Madrid (ESP), autodrome de Jarama, dimanche 1er juin 1980

A main gauche, la stature napoléonienne du Président Jean-Marie Balestre, incarnant la FISA, la Fédération internationale des sports automobiles. A main droite, le profil plus modeste, il est vrai, de Bernie Ecclestone, discret et mystérieux manager de la FOCA, l’Association des constructeurs de F1.  Tout sépare ces deux hommes. La vision, la mission, la langue, culture. L’ambition peut être pas. En F1, en 1980, il faut choisir son camp. C’est FISA ou FOCA. Ce dimanche 1er juin, sur le circuit de Jarama proche de Madrid, la perfide Albion va une nouvelle fois défier la Fleur de Lys. Au Pays de la Blanche Castille, ça ne s’invente pas. L’Histoire n’en finit pas de se répéter.

Dans la tranchée FISA, les légalistes. Ferrari, Alfa Roméo, Renault. En face, les « rebelles » de Brabham, Mc Laren, Tyrrell, Ligier, Williams, Arrows, Lotus et leurs satellites. Au milieu, pris entre les deux feux, des petits suisses, armés de leur seul savoir-faire horloger. Ils sont là, témoins malgré eux et acteurs, pour  tenter d’y faire triompher la mise au point de nouveaux capteurs à embarquer, capables d’identifier automatiquement le passage des voitures sur la ligne d’arrivée. L’avancée technologique est bien réelle.

Dans le box de Renault Sport, le chonométreur Jean-Pierre Spori, accroche un émetteur au châssis de la monoplace.

Au circuit, une guerre ouverte, bien réelle elle aussi, prend chaque jour plus d’ampleur, au grand ravissement quasi général des journalistes présents. Le jour de l’affrontement final a lieu le dimanche 1er juin, à 14h00, lorsque le départ du GP d’Espagne est donné pour les bolides de la FOCA et eux seuls, alors que les monoplaces rouges de Ferrari et celles du clan légalistes sont chargées dans les camions. La scission est consommée. Sur la piste, les commissaires, divisés eux aussi sur la question, ont pour moitié quitté le circuit. Une course tronquée et une sécurité entamée elle aussi, un poste sur deux est occupé autour du circuit!

Dilemme pour les chronométreurs, pris entre chien et réverbère. Pour avancer leurs pions, ils devraient choisir un camp. Or, choisir c’est renoncer. C’est oublier que dans les veines horlogères coulent un sang bien helvétique, neutre, rompu aux bons offices et aux compromis. C’est donc aux deux camps que Longines va s’adresser.

Régie de chronométrage décentralisée dans un utilitaire, où l’on y teste les nouveaux émetteurs. De g. à dr. Pierre Zurcher, Pierre-Alain Régli et Serge Carnal.

DONNÉES À EXAMINER:
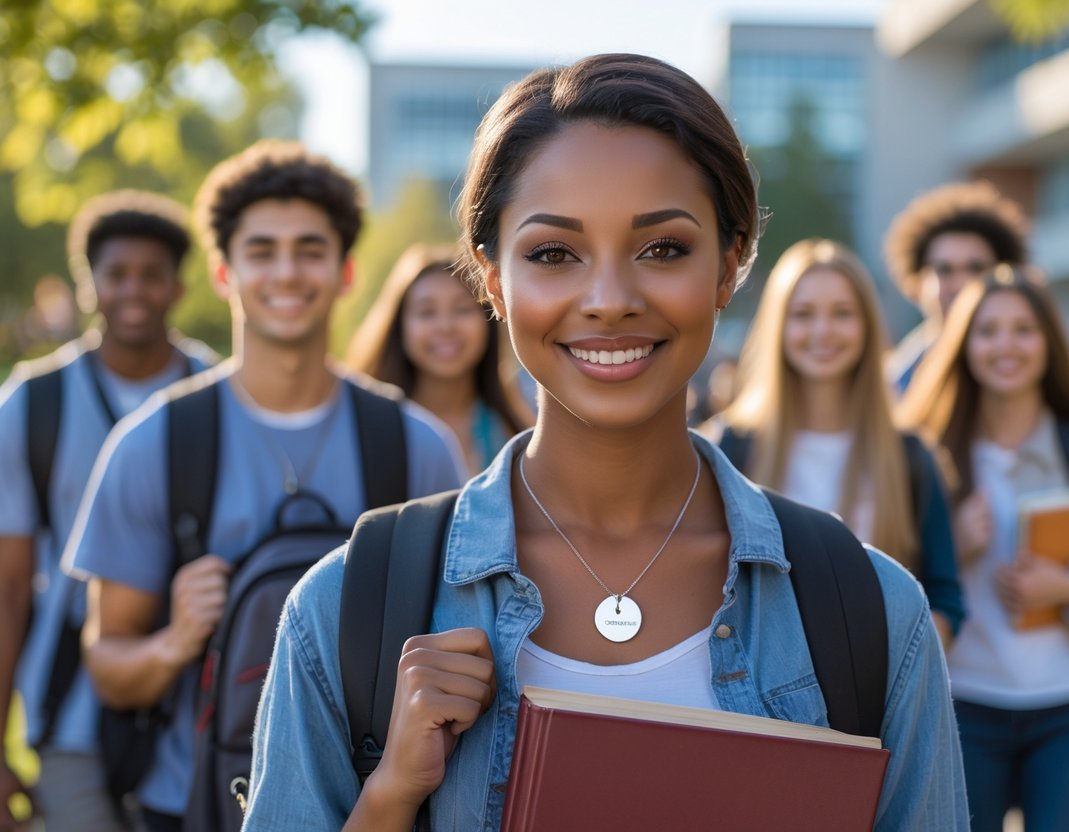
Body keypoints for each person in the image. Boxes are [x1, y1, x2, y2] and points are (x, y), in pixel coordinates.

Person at [242, 54, 967, 831]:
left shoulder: (871, 614)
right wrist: (388, 796)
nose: (611, 300)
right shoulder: (347, 607)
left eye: (662, 249)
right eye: (553, 254)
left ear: (729, 266)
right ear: (492, 281)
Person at [61, 141, 466, 831]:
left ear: (343, 272)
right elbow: (108, 664)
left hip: (369, 807)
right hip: (188, 805)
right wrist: (175, 639)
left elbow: (457, 652)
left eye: (310, 250)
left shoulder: (415, 445)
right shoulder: (152, 444)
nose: (286, 271)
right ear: (224, 271)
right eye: (262, 250)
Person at [899, 265, 1069, 831]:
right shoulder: (923, 458)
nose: (1006, 345)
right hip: (962, 708)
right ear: (964, 344)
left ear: (1048, 342)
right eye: (988, 330)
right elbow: (887, 582)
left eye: (1023, 329)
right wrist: (953, 547)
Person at [0, 190, 216, 831]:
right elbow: (9, 589)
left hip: (197, 712)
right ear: (87, 283)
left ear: (179, 287)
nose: (134, 291)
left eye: (153, 275)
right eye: (116, 274)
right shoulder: (32, 406)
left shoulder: (219, 397)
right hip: (69, 714)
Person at [711, 238, 965, 647]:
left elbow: (945, 598)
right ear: (778, 326)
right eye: (804, 314)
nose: (823, 331)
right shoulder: (731, 446)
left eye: (842, 313)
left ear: (867, 326)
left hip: (875, 696)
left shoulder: (910, 455)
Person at [345, 243, 533, 474]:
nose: (445, 327)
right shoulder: (362, 427)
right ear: (399, 326)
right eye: (427, 312)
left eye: (463, 309)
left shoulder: (521, 435)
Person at [884, 181, 1028, 392]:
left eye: (976, 268)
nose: (962, 285)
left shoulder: (1031, 366)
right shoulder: (893, 382)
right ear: (916, 283)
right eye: (945, 270)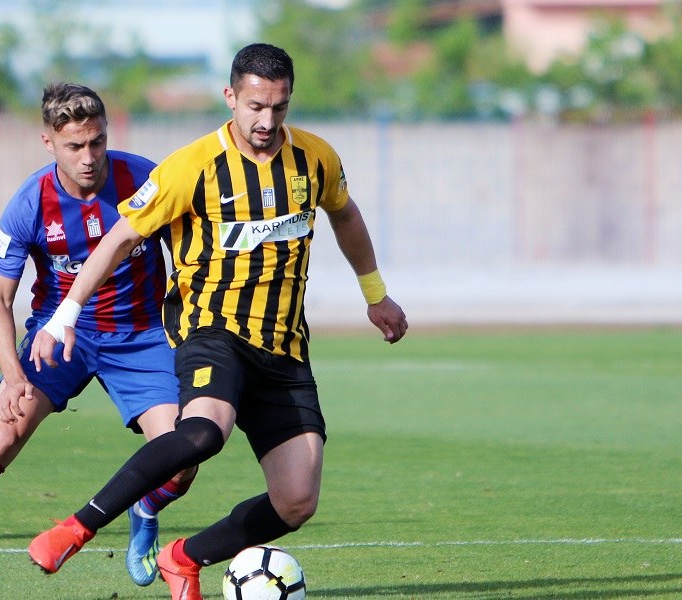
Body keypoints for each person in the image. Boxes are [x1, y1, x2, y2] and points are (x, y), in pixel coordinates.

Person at [26, 44, 408, 600]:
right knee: (204, 432)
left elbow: (344, 213)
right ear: (231, 97)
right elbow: (121, 236)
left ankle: (183, 558)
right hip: (212, 330)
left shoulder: (316, 159)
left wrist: (375, 294)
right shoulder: (192, 166)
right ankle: (76, 528)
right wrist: (67, 311)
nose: (267, 120)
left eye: (278, 107)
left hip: (283, 348)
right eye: (255, 106)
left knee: (296, 501)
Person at [0, 83, 196, 600]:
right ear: (48, 142)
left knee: (182, 459)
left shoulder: (144, 179)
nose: (89, 157)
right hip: (59, 335)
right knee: (2, 434)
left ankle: (145, 508)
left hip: (141, 336)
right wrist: (12, 376)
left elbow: (190, 255)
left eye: (97, 141)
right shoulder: (29, 204)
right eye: (75, 146)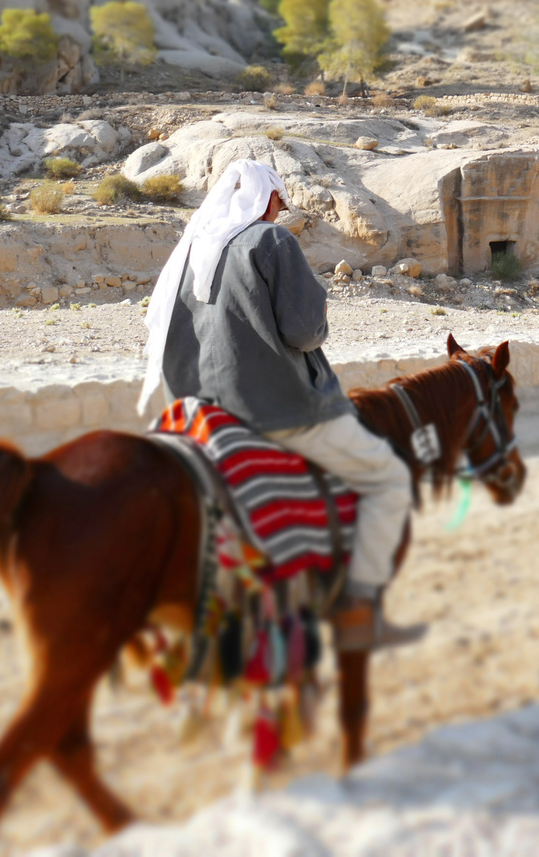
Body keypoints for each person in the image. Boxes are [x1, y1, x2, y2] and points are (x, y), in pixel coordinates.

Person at [138, 159, 416, 651]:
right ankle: (355, 613)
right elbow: (305, 332)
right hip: (267, 408)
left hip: (194, 411)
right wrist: (321, 314)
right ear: (267, 198)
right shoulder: (272, 241)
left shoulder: (187, 251)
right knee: (388, 479)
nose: (279, 211)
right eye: (280, 201)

TÂCHES À RÉALISER:
a - Pouvez-vous résumer en deux phrases le texte sur le Grand Prix d'Espagne de 1980 ?
b - Pourriez-vous écrire la suite du texte sur le Grand Prix d'Espagne de 1980 ?
Les données ne jouent aucun rôle ici.

RÉPONSES:
a - En 1980, la F1 se déchire entre la FISA du Président Jean-Marie Balestre, soutenue par Ferrari, Alfa Roméo et Renault, et la FOCA de Bernie Ecclestone, qui rassemble notamment Brabham, Mc Laren, Williams et Lotus. Le dimanche 1er juin, à Jarama, le départ du Grand Prix d'Espagne est donné aux seules voitures de la FOCA pendant que les légalistes chargent leurs monoplaces dans les camions, et les chronométreurs suisses de Longines, venus tester des capteurs identifiant automatiquement le passage des voitures sur la ligne d'arrivée, choisissent de s'adresser aux deux camps.

b -
Le Roi c’est moi !

A Paris, Place de la Concorde, en décembre de la même année, a lieu la traditionnelle remise des trophées de la FIA. Devant un parterre de quelques centaines d’invités, le président Ballestre parle. Le verbe est haut, les manches volent. Ce soir-là, les chronométreurs-diplomates suisses sont présents et projettent de bavarder quelques instants avec le Président, pour y  négocier un contrat d’exclusivité.

Sur scène, à une roue derrière l’orateur, une traductrice tétanisée par le personnage, tente de décoder le royal message à l’attention des nombreux anglo-saxons présents. Du haut de la galerie, un technicien suit les débats avec son projecteur, passant alternativement de l’orateur à la traductrice. Tout à coup, excédé, le Président pointe son doigt vers le projectionniste, en lui ordonnant de cesser immédiatement son va et vient lumineux, lui signifiant d’orienter le faisceau sur son unique personne. Et d’ajouter, grandiloquent : « Ici, la Star c’est moi! » Ce soir-là, pour un aparté avec « Dieu », faudra repasser !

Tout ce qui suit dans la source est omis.